El Ciclo de Narración Oral del Ayuntamiento de Alcázar de San Juan continúa consolidándose como una de las citas culturales más queridas por la ciudadanía. En esta ocasión, el Conservatorio Profesional de Música ha acogido al reconocido narrador Pep Bruno, quien ha presentado su espectáculo «El Pastor de Conejos», una propuesta que explora la cara más pícara y menos conocida de la tradición oral hispánica.
La concejala de Cultura, Cristina Perea, ha asistido al evento para dar la bienvenida al narrador y destacar la excelente acogida que este ciclo está teniendo en la actual temporada, logrando completar prácticamente el aforo en las cuatro sesiones celebradas hasta la fecha.
Una oda a los cuentos «procaces» y olvidados
Pep Bruno ha explicado que «El Pastor de Conejos» es una selección de cuentos procaces, picantes y obscenos que raramente aparecen en las compilaciones oficiales: «Son cuentos difíciles de conseguir porque los informantes no siempre se atreven a contarlos y los folcloristas, por pudor, a veces los omiten. En este espectáculo nos vamos metiendo en el barro poco a poco, como quien entra en agua fría», ha comentado el narrador.
Lejos de buscar la vulgaridad, Bruno utiliza estos relatos de la tradición oral para ofrecer una visión «patas arriba» de la realidad, utilizando la exageración y el humor como herramientas de crítica social. Todo ello, bajo un manejo exquisito y cuidado del lenguaje que le caracteriza.

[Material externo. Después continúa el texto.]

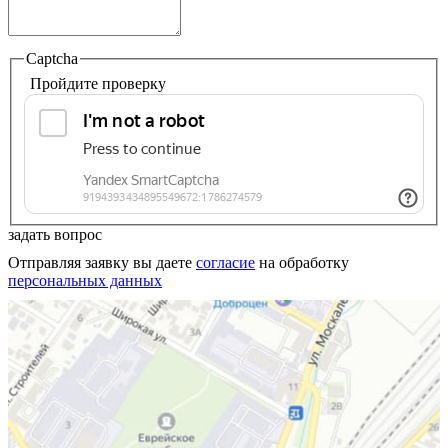
Captcha
Пройдите проверку
задать вопрос
Отправляя заявку вы даете
согласие
на обработку
персональных данных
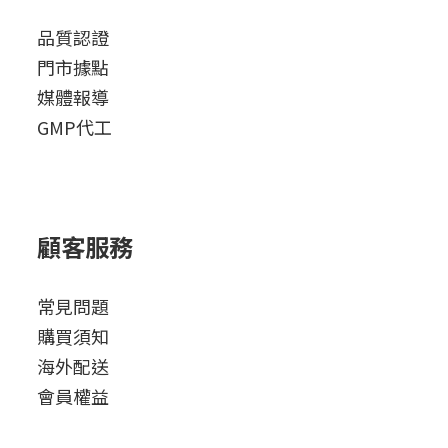
品質認證
門市據點
媒體報導
GMP代工
顧客服務
常見問題
購買須知
海外配送
會員權益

Durante su intervención, Pep Bruno no ha perdido la oportunidad de elogiar la respuesta de los alcazareños y la calidad de las instalaciones municipales: «Es fantástico ver la cantidad de público adulto que viene de forma continuada. Además, esta sala del Conservatorio tiene una acústica maravillosa para contar historias».
El narrador, que lleva tres años girando con este espectáculo, ha confesado que solo lo incluye en cartel en lugares donde ya conoce al público y sabe que existe una complicidad especial, como es el caso de Alcázar de San Juan: «Aquí todo funciona bien: el público, la sala y, por supuesto, el buen vino y los pinchos que disfrutas al terminar de contar», ha bromeado.